**Выбранный отрывок**
################

Отец не говорит об этом, но и так понятно: он хочет воспитывать меня не так, как брата и сестер. Он не желает повторять прежних ошибок. Он сломал их спортивную карьеру, потому, что держал при себе слишком долго, слишком близко, попутно испортив и личные отношения с ними. С Ритой дела совсем плохи: недавно она сбежала с Панчо Гонсалесом, теннисной легендой старше ее по крайней мере на тридцать лет. Отец не хочет сдерживать меня, ломать или разрушать мое будущее. Поэтому он отправляет меня в ссылку. Отсылает, не в последнюю очередь, чтобы спасти от себя самого.
«Андре, — говорит он, — ты должен заниматься теннисом, даже когда ешь, пьешь и спишь. Только так ты сможешь стать лучшим из лучших».
Я и так занимаюсь теннисом, даже когда ем, пью или сплю.
Но отец хочет, чтобы я делал это вне дома.
— Сколько стоит эта теннисная академия?
— Около двенадцати тысяч долларов в год.
— Для нас это слишком дорого.
— Ты поедешь туда только на три месяца, это всего три тысячи.
— Это тоже слишком дорого.
— Это вложение в будущее. В тебя. Мы что-нибудь придумаем.
— Но я не хочу ехать!
По лицу отца я вижу, что он уже принял решение. Разговор окончен.
Я пытаюсь быть оптимистом. В конце концов, это всего три месяца, за это время можно вынести что угодно. А может, это будет не так плохо? Например, как в Австралии. Тогда мне даже понравится. А может быть, в этой школе будет еще что-то хорошее, о чем я пока не знаю. Вдруг это будет похоже на командную игру?
— А как быть со школой? — спрашиваю я. Я учусь в седьмом классе.
— Там есть школа, в городке неподалеку, — отвечает отец. — Будешь ходить туда по утрам на полдня. А днем и вечером заниматься теннисом.
Похоже, это будет утомительно. Позже мама призналась мне: в передаче «60 минут» довольно подробно рассказывали об этом Боллетьери, который на своем спортивном конвейере заставляет детей трудиться до седьмого пота.
В КЕМБРИДЖСКОМ КЛУБЕ устраивают прощальную вечеринку в мою честь. Мистер Фонг угрюм, Перри, кажется, готов наложить на себя руки, и даже отец выглядит не слишком уверенным. Мы едим торт, играем в теннис воздушными шариками, затем прокалываем их булавками. Каждый считает своим долгом хлопнуть меня по спине и сообщить, как здорово мне предстоит провести время.
«Знаю, — говорю я. — Жду не дождусь, когда познакомлюсь с ребятами из Флориды».
Ложь звучит неубедительно, будто удар мяча о деревянный обод ракетки.

################

**Задание**
Продолжите приведённый выше отрывок о решении отца отправить Андре в теннисную академию, начав сразу после его последней фразы.

################

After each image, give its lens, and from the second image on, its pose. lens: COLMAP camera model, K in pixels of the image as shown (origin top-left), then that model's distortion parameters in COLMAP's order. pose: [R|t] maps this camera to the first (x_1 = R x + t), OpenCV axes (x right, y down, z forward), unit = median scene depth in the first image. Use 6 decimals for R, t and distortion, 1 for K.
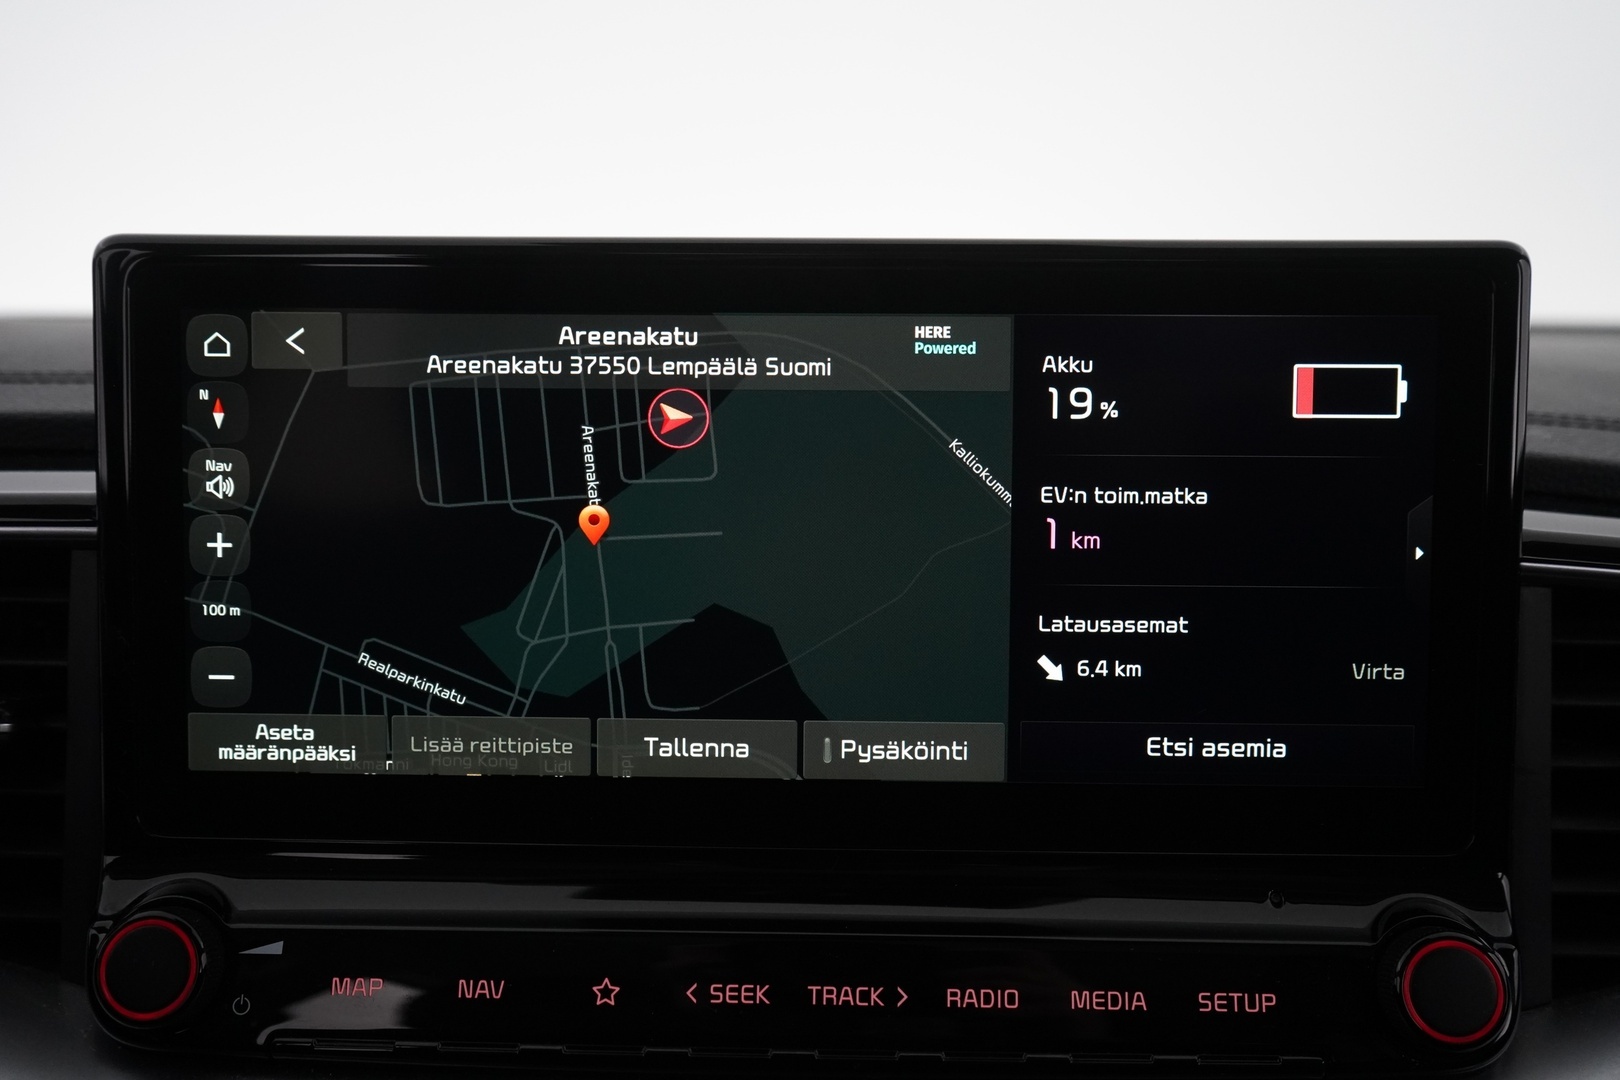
lens RADIAL K [[1500.6, 0, 810.0], [0, 1500.6, 540.0], [0, 0, 1]] dist [0.005116, 0.010195]
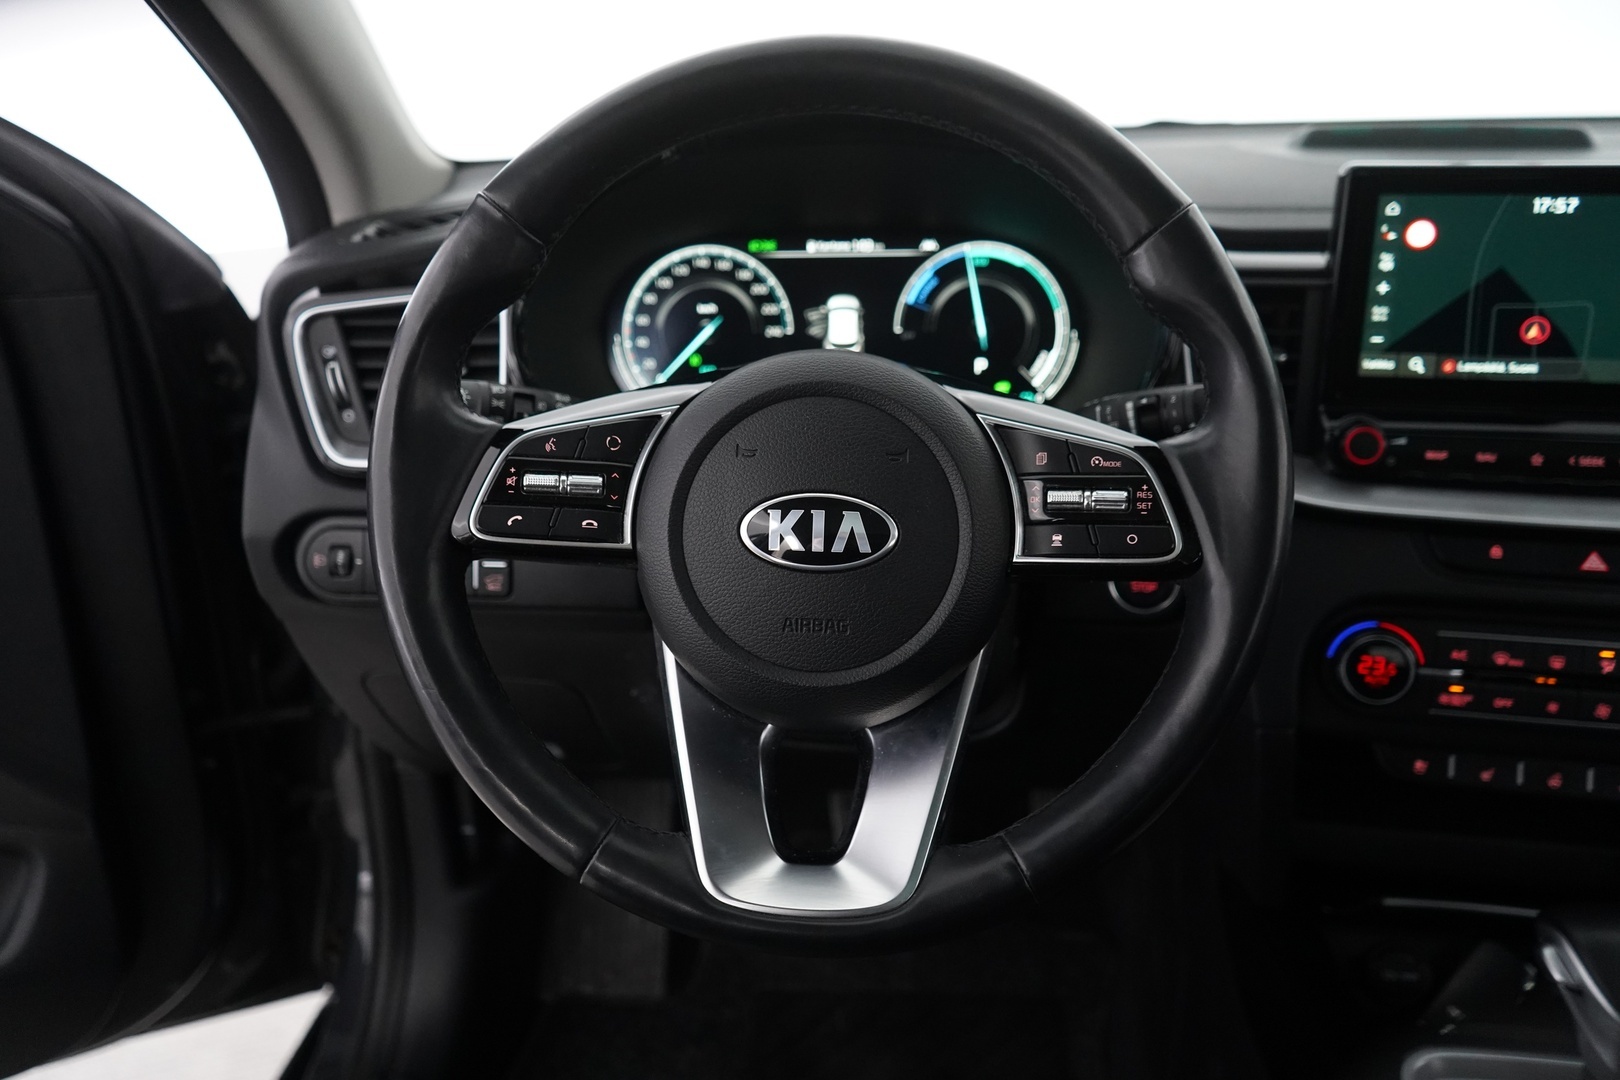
lens RADIAL K [[1310.3, 0, 810.0], [0, 1310.3, 540.0], [0, 0, 1]] dist [-0.002195, 0.011036]
pose [[0.982661, 0.042468, -0.180484, -0.958348], [-0.000902, 0.974499, 0.224390, -0.081070], [0.185411, -0.220337, 0.957640, -1.475969]]
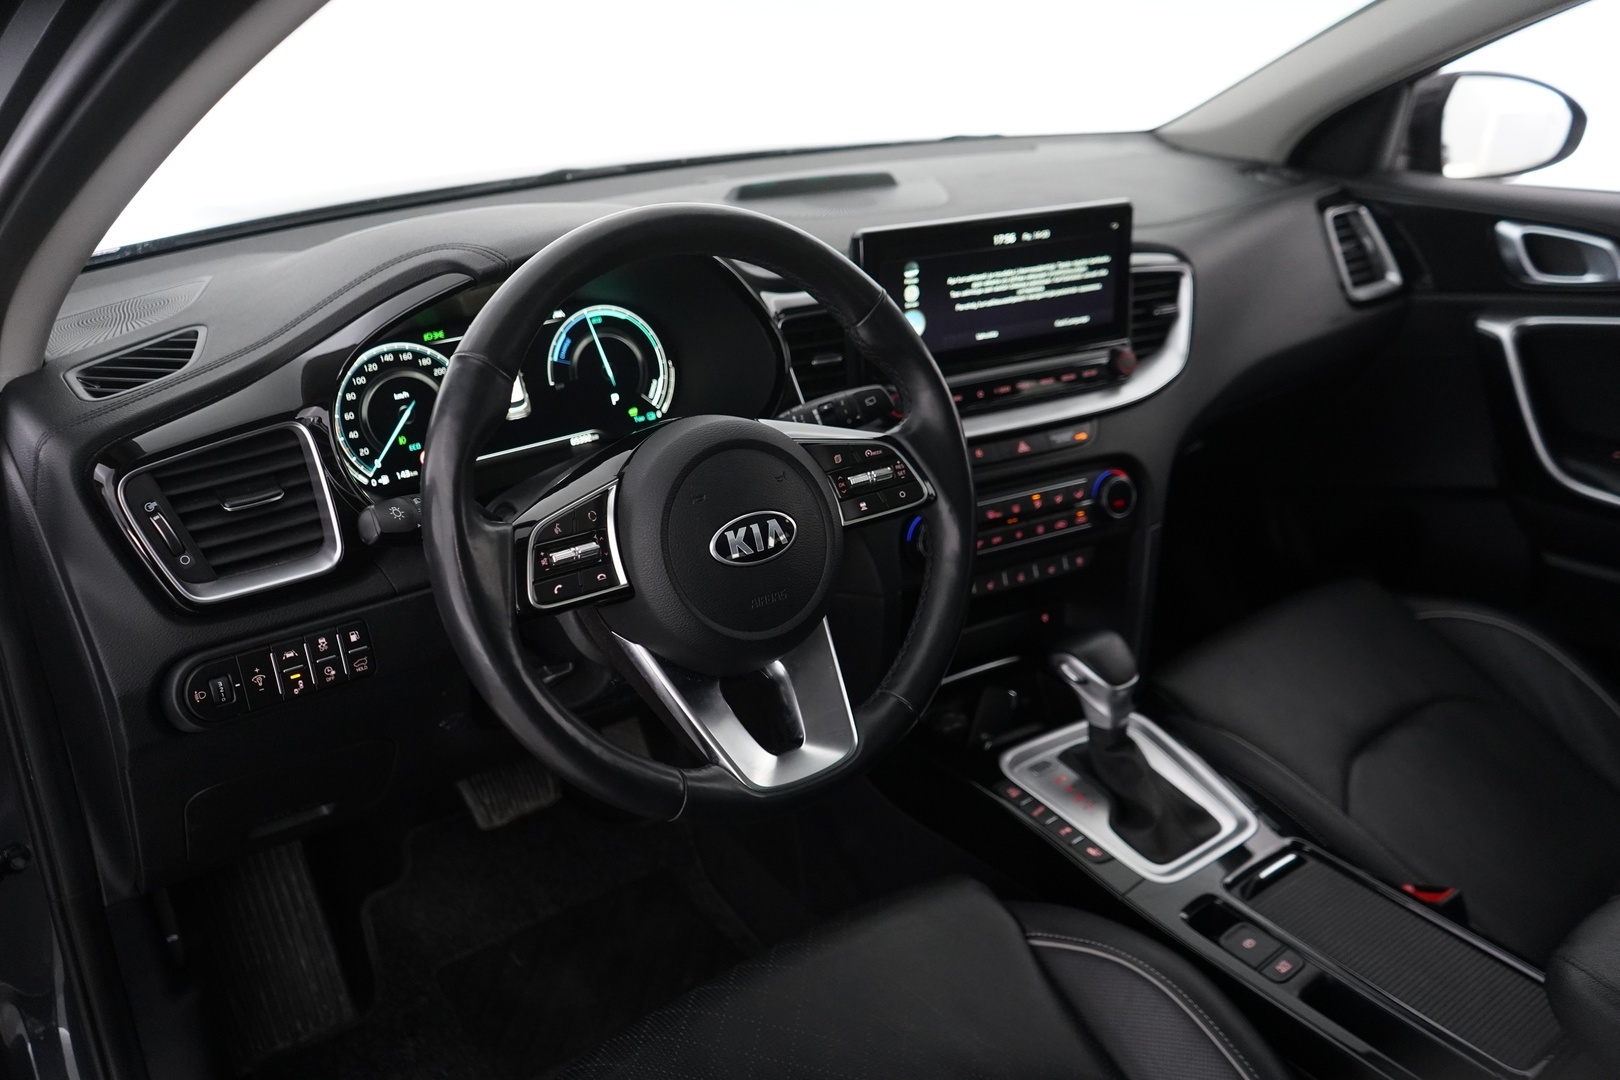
lens RADIAL K [[1311.9, 0, 810.0], [0, 1311.9, 540.0], [0, 0, 1]] dist [-0.003336, -0.001830]
pose [[0.866412, -0.218801, 0.448839, -2.361814], [0.087725, 0.951601, 0.294549, -0.467322], [-0.491564, -0.215826, 0.843673, -2.085544]]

################

**Ответ**
Чем ближе день отъезда, тем хуже я сплю. Мечусь во сне, просыпаясь в поту на перекрученных простынях. Я не могу есть. Теперь понимаю, что это за штука — тоска по дому. Я не хочу покидать дом, брата и сестер, маму, лучшего друга. Несмотря на напряжение, царящее в нашем доме, иногда просто невыносимое, сейчас я готов отдать все, чтобы остаться. Отец, хоть и причинявший мне боль всю жизнь, все же всегда присутствовал в ней. Он всегда стоял у меня за спиной — и вот теперь его не будет. Я чувствую себя отверженным. Столько лет я мечтал освободиться от отцовской опеки, и вот теперь, когда он отсылает меня, я не нахожу себе места.
В последние дни дома я надеюсь, что мама придет ко мне на помощь. Я смотрю на нее с мольбой. Она отвечает мне взглядом, в котором читается: «Я видела, как он разбил жизнь трем моим детям. Ты счастливчик: уезжаешь отсюда, и жизнь твою не придется склеивать по кусочкам».
Отец отвозит меня в аэропорт. Мама тоже хотела поехать, но ее не отпустили с работы. Так что вместо нее с нами едет Перри. Всю дорогу он болтает без умолку. Я не знаю, кого он пытается подбодрить — меня или себя. «Только три месяца, — говорит он. — Будем обмениваться письмами, открытками. Увидишь, все будет прекрасно. Тебя многому научат. Может быть, я даже приеду к тебе в гости».
Я вспоминаю «Часы посещений» — дурацкий фильм ужасов, который мы смотрели тем вечером, когда родилась наша дружба. Сейчас он ведет себя как тогда, как и всякий раз, когда боится, — ерзает, почти выпрыгивая из кресла. Я веду себя как обычно. Как кошка, брошенная комнату, полную собак.